The scientist’s investigation covers issues in Nanowire, Nanotechnology, Nucleation, Condensed matter physics and Molecular beam epitaxy. Vladimir G. Dubrovskii combines subjects such as Chemical physics, Silicon, Semiconductor and Epitaxy with his study of Nanowire. The Nanotechnology study combines topics in areas such as Surface diffusion and Wurtzite crystal structure.
Nucleation is frequently linked to Crystallography in his study. His work carried out in the field of Condensed matter physics brings together such families of science as Monolayer, Quantum dot, Wetting layer, Crystal and Surface energy. His Molecular beam epitaxy research is multidisciplinary, incorporating elements of Molecular physics, Doping and Morphology.
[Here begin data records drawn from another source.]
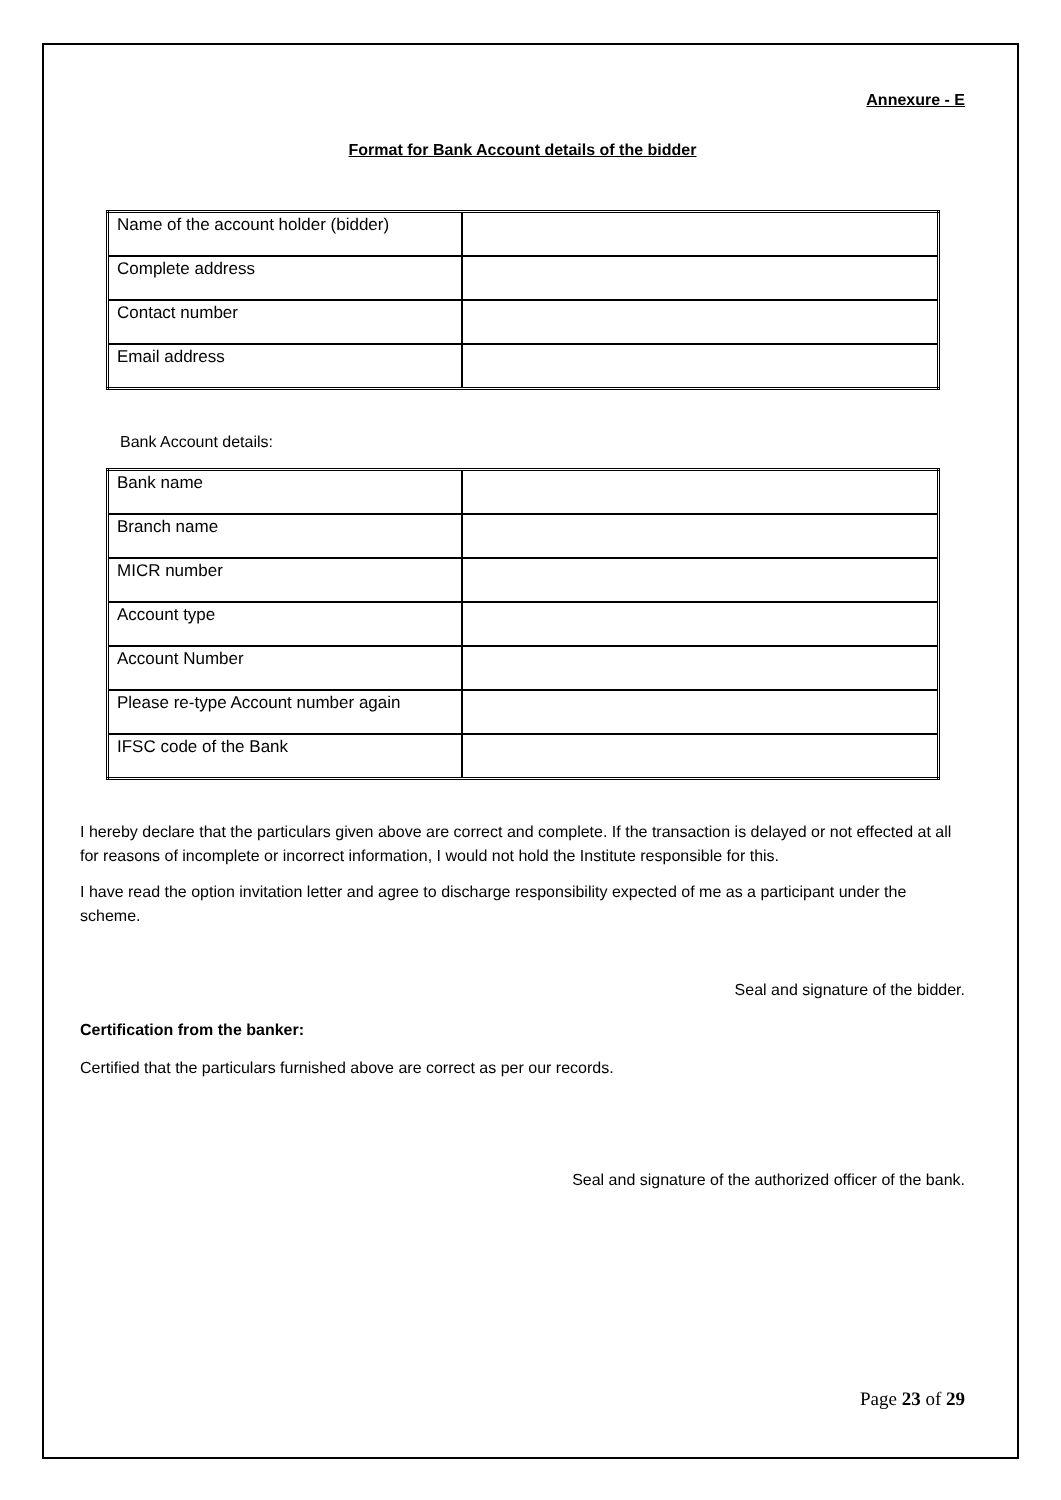Annexure - E
Format for Bank Account details of the bidder
| Name of the account holder (bidder) | |
| Complete address | |
| Contact number | |
| Email address | |
Bank Account details:
| Bank name | |
| Branch name | |
| MICR number | |
| Account type | |
| Account Number | |
| Please re-type Account number again | |
| IFSC code of the Bank | |
I hereby declare that the particulars given above are correct and complete. If the transaction is delayed or not effected at all for reasons of incomplete or incorrect information, I would not hold the Institute responsible for this.
I have read the option invitation letter and agree to discharge responsibility expected of me as a participant under the scheme.
Seal and signature of the bidder.
Certification from the banker:
Certified that the particulars furnished above are correct as per our records.
Seal and signature of the authorized officer of the bank.
Page 23 of 29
Vladimir G. Dubrovskii mainly investigates Nanowire, Optoelectronics, Nucleation, Molecular beam epitaxy and Semiconductor. His Nanowire research integrates issues from Chemical physics, Surface diffusion, Silicon, Epitaxy and Condensed matter physics. The concepts of his Condensed matter physics study are interwoven with issues in Contact angle and Crystal.
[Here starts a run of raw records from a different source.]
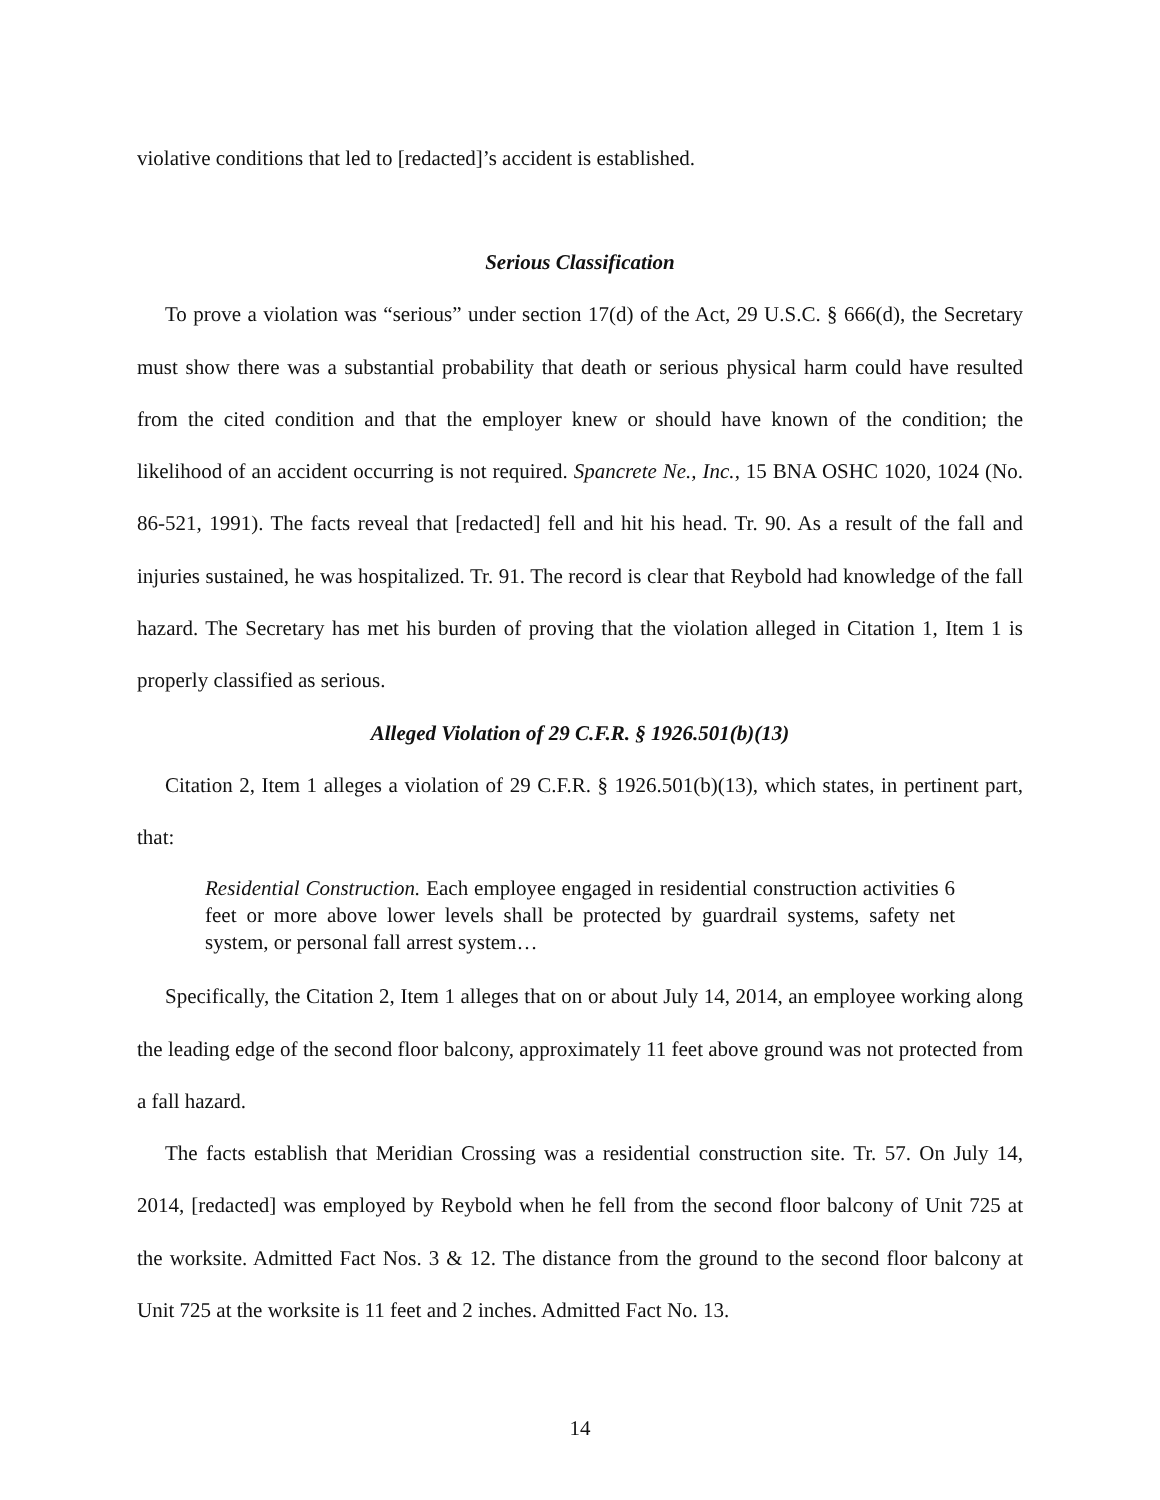violative conditions that led to [redacted]’s accident is established.
Serious Classification
To prove a violation was “serious” under section 17(d) of the Act, 29 U.S.C. § 666(d), the Secretary must show there was a substantial probability that death or serious physical harm could have resulted from the cited condition and that the employer knew or should have known of the condition; the likelihood of an accident occurring is not required. Spancrete Ne., Inc., 15 BNA OSHC 1020, 1024 (No. 86-521, 1991). The facts reveal that [redacted] fell and hit his head. Tr. 90. As a result of the fall and injuries sustained, he was hospitalized. Tr. 91. The record is clear that Reybold had knowledge of the fall hazard. The Secretary has met his burden of proving that the violation alleged in Citation 1, Item 1 is properly classified as serious.
Alleged Violation of 29 C.F.R. § 1926.501(b)(13)
Citation 2, Item 1 alleges a violation of 29 C.F.R. § 1926.501(b)(13), which states, in pertinent part, that:
Residential Construction. Each employee engaged in residential construction activities 6 feet or more above lower levels shall be protected by guardrail systems, safety net system, or personal fall arrest system…
Specifically, the Citation 2, Item 1 alleges that on or about July 14, 2014, an employee working along the leading edge of the second floor balcony, approximately 11 feet above ground was not protected from a fall hazard.
The facts establish that Meridian Crossing was a residential construction site. Tr. 57. On July 14, 2014, [redacted] was employed by Reybold when he fell from the second floor balcony of Unit 725 at the worksite. Admitted Fact Nos. 3 & 12. The distance from the ground to the second floor balcony at Unit 725 at the worksite is 11 feet and 2 inches. Admitted Fact No. 13.
14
Vladimir G. Dubrovskii interconnects Nanostructure, Reflection, Gaussian, Desorption and Vapor liquid in the investigation of issues within Nucleation. The subject of his Nanostructure research is within the realm of Nanotechnology. His Molecular beam epitaxy research incorporates themes from Gallium arsenide, Deposition, Morphology, Electron and Graphene.
Vladimir G. Dubrovskii mainly focuses on Nanowire, Molecular beam epitaxy, Optoelectronics, Doping and Silicon. His studies in Nanowire integrate themes in fields like Dopant, Phase, Semiconductor and Nucleation. His studies deal with areas such as Gaussian, Exponential function, Statistical physics and Distribution as well as Nucleation.
As part of his studies on Molecular beam epitaxy, Vladimir G. Dubrovskii often connects relevant subjects like Condensed matter physics. His Optoelectronics research is multidisciplinary, relying on both Electron, Quantum transport and Graphene. The study incorporates disciplines such as Symmetry, Vapor liquid, Aspect ratio and Engineering physics in addition to Silicon.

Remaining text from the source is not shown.